D Borough Council v AB [2011] EWCH 101 (COP) was an earlier case brought before the court by a local authority who sought the court’s declaration that a man in their care did not have the requisite capacity to consent to sexual relations. The man, who was in his early 40s, and was placed with the local authority on a permanent basis under close supervision, was referred to as having “moderate” learning difficulties.
The judge considered a number of factors to determine whether the man did or did not have the necessary capacity to consent to sexual relations and made a declaration that he did not.
What is common in both cases is the extremely difficult path the courts are being asked to tread to reach a decision and the need to review those decisions over time. Through case law, the court has been trying to develop a test to determine capacity to consent to sexual relations.
This ‘test’ has varied from judgment to judgment and it is still lacking any real clarity. There have now been calls for the Court of Appeal to take a head on approach and address the issue. It is hoped that this will give firm guidance to the Court of Protection and help to lift the legal fog that has surrounded the area.
Learning process
Questions have been raised about whether the court could have handled either of these cases in any other way. In the judgments, the need for ongoing sexual education was highlighted, with the hope that it would assist the people concerned to reach a level of understanding enabling them to acquire the requisite mental capacity in the future.
In many of the cases, the problem lies with P’s lack of understanding about the implications of his/her actions. If we could provide more by way of learning facilities in the area of sexual education and contraception, then it that some of those that come before the Court of Protection may gain capacity to make their own decisions.
But education takes time. On the facts of the above cases it was an immediate problem that needed an immediate solution.
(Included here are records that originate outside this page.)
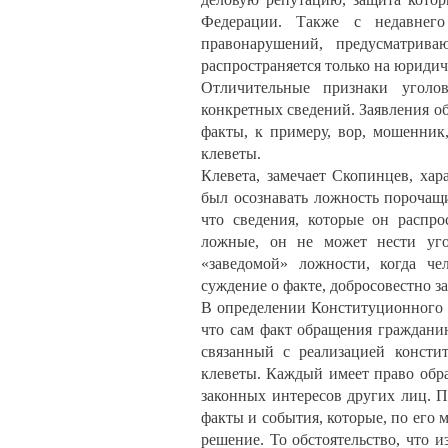
Федерации. Также с недавнего
правонарушений, предусматрива
распространяется только на юридич
Отличительные признаки уголо
конкретных сведений. Заявления о
факты, к примеру, вор, мошенник,
клеветы.
Клевета, замечает Скопинцев, хар
был осознавать ложность порочащи
что сведения, которые он распро
ложные, он не может нести уго
«заведомой» ложности, когда че
суждение о факте, добросовестно за
В определении Конституционного с
что сам факт обращения граждани
связанный с реализацией консти
клеветы. Каждый имеет право обра
законных интересов других лиц. 
факты и события, которые, по его
решение. То обстоятельство, что 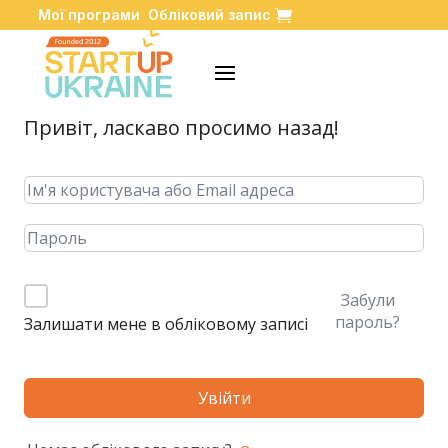
Мої програми
Обліковий запис
Привіт, ласкаво просимо назад!
Забули
пароль?
Залишати мене в обліковому записі
Увійти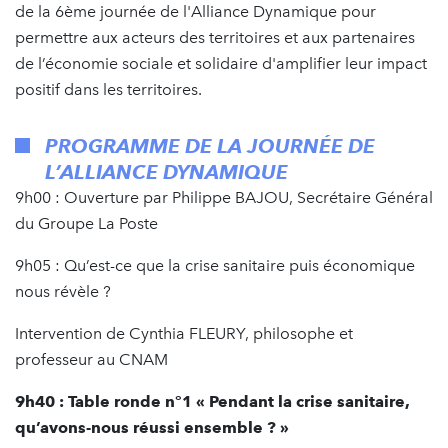
de la 6ème journée de l'Alliance Dynamique pour
permettre aux acteurs des territoires et aux partenaires
de l’économie sociale et solidaire d'amplifier leur impact
positif dans les territoires.
PROGRAMME DE LA JOURNÉE DE
L’ALLIANCE DYNAMIQUE
9h00 : Ouverture par Philippe BAJOU, Secrétaire Général
du Groupe La Poste
9h05 : Qu’est-ce que la crise sanitaire puis économique
nous révèle ?
Intervention de Cynthia FLEURY, philosophe et
professeur au CNAM
9h40 : Table ronde n°1 « Pendant la crise sanitaire,
qu’avons-nous réussi ensemble ? »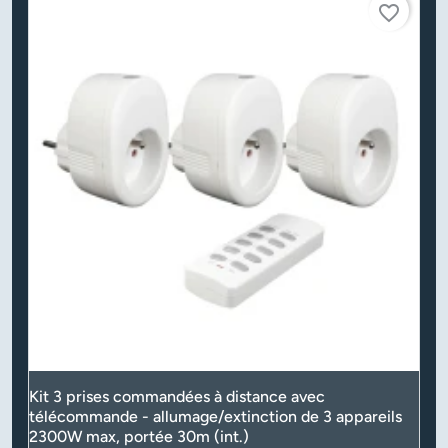
favorite_border
Kit 3 prises commandées à distance avec
télécommande - allumage/extinction de 3 appareils
2300W max, portée 30m (int.)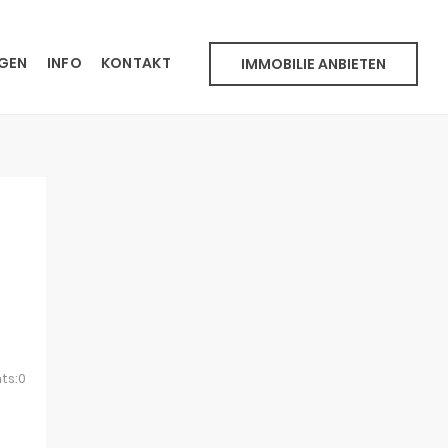
NGEN
INFO
KONTAKT
IMMOBILIE ANBIETEN
ts:0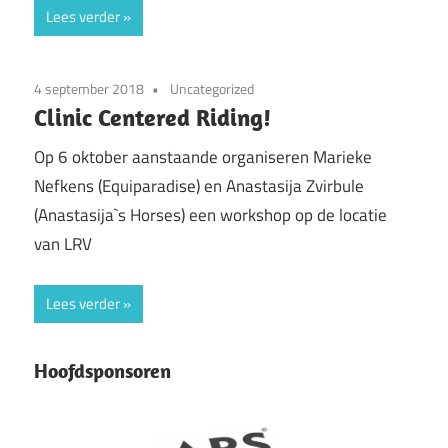
Lees verder
4 september 2018
Uncategorized
Clinic Centered Riding!
Op 6 oktober aanstaande organiseren Marieke
Nefkens (Equiparadise) en Anastasija Zvirbule
(Anastasija`s Horses) een workshop op de locatie
van LRV
Lees verder
Hoofdsponsoren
The implications of the court standing back and doing nothing are perhaps far, far worse. If the media portrayed these cases as having being made in the best interests of P, made as a last resort to protect P from exploitation, then maybe the court would be receiving less scrutiny.
We must remember that it is only the extremely vulnerable that are the subject of these decisions.
The court is dealing with highly controversial issues in the only way it can. All of its judgments are firmly based in the best interests of the person to whom they relate and they are being looked at on a case-by-case basis. More generally, Charles J has stated (in A local authority v PB [2011] EWHC 502 (COP)) that to avoid the court having to make what he describes as “voyages of discovery”, when welfare matters are brought before the court, the parties involved should serve a document on all other parties.
This should set out the facts that the court will be asked to consider, the disputed facts, the issues that don’t need to be determined and the findings the court are being asked to make, together with details of investigations that have already been made, the remedies that are being sought and all the relevant law. This may then free the court to focus on the most important issue, being how best to protect the individual.
Let it not be forgotten that the jurisdiction of the court to deal with welfare matters is still relatively new, it deals with highly emotive issues and so consideration and debate are always going to follow.